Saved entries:
•••

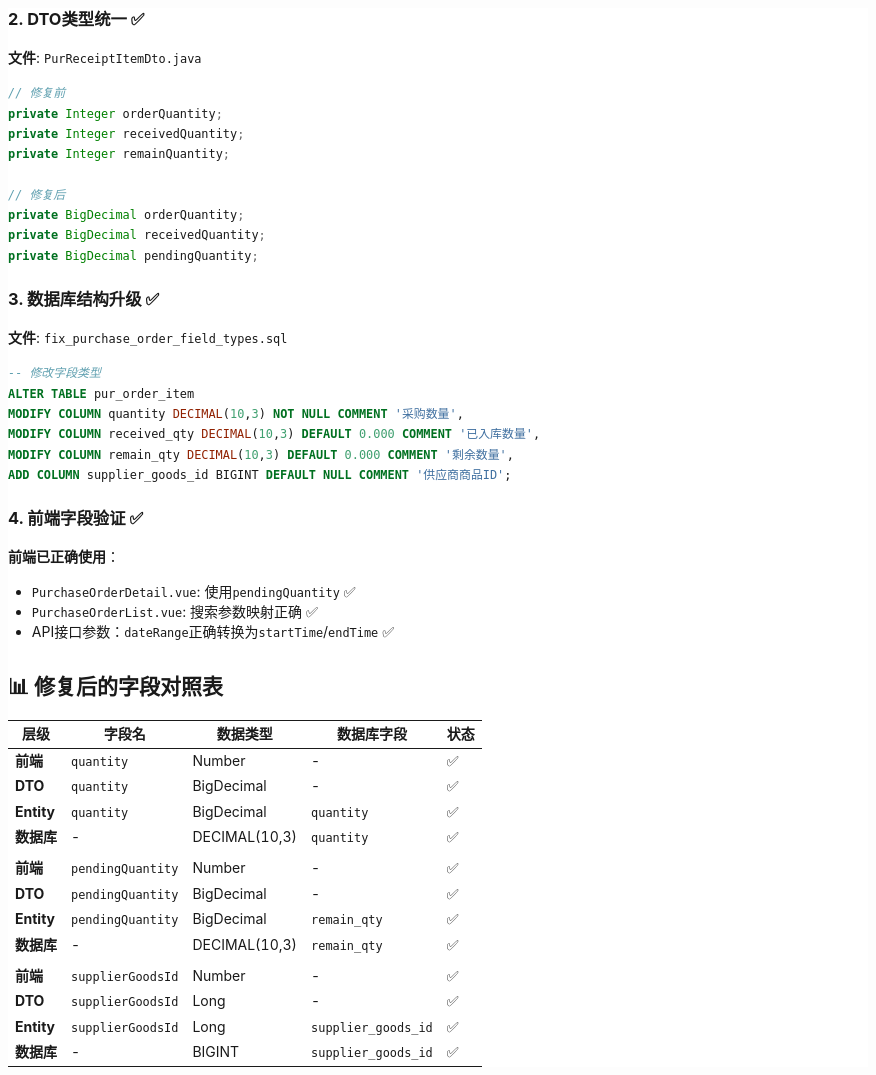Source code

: ### **2. DTO类型统一** ✅
**文件**: `PurReceiptItemDto.java`

```java
// 修复前
private Integer orderQuantity;
private Integer receivedQuantity; 
private Integer remainQuantity;

// 修复后
private BigDecimal orderQuantity;
private BigDecimal receivedQuantity;
private BigDecimal pendingQuantity;
```

### **3. 数据库结构升级** ✅
**文件**: `fix_purchase_order_field_types.sql`

```sql
-- 修改字段类型
ALTER TABLE pur_order_item 
MODIFY COLUMN quantity DECIMAL(10,3) NOT NULL COMMENT '采购数量',
MODIFY COLUMN received_qty DECIMAL(10,3) DEFAULT 0.000 COMMENT '已入库数量',
MODIFY COLUMN remain_qty DECIMAL(10,3) DEFAULT 0.000 COMMENT '剩余数量',
ADD COLUMN supplier_goods_id BIGINT DEFAULT NULL COMMENT '供应商商品ID';
```

### **4. 前端字段验证** ✅
**前端已正确使用**：
- `PurchaseOrderDetail.vue`: 使用`pendingQuantity` ✅
- `PurchaseOrderList.vue`: 搜索参数映射正确 ✅
- API接口参数：`dateRange`正确转换为`startTime`/`endTime` ✅

## 📊 **修复后的字段对照表**

| 层级 | 字段名 | 数据类型 | 数据库字段 | 状态 |
|------|--------|----------|------------|------|
| **前端** | `quantity` | Number | - | ✅ |
| **DTO** | `quantity` | BigDecimal | - | ✅ |
| **Entity** | `quantity` | BigDecimal | `quantity` | ✅ |
| **数据库** | - | DECIMAL(10,3) | `quantity` | ✅ |
| | | | |
| **前端** | `pendingQuantity` | Number | - | ✅ |
| **DTO** | `pendingQuantity` | BigDecimal | - | ✅ |
| **Entity** | `pendingQuantity` | BigDecimal | `remain_qty` | ✅ |
| **数据库** | - | DECIMAL(10,3) | `remain_qty` | ✅ |
| | | | |
| **前端** | `supplierGoodsId` | Number | - | ✅ |
| **DTO** | `supplierGoodsId` | Long | - | ✅ |
| **Entity** | `supplierGoodsId` | Long | `supplier_goods_id` | ✅ |
| **数据库** | - | BIGINT | `supplier_goods_id` | ✅ |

•••

Task directions: Each line holding "Integer" in the records should be copied out.

Written solution:
private Integer orderQuantity;
private Integer receivedQuantity; 
private Integer remainQuantity;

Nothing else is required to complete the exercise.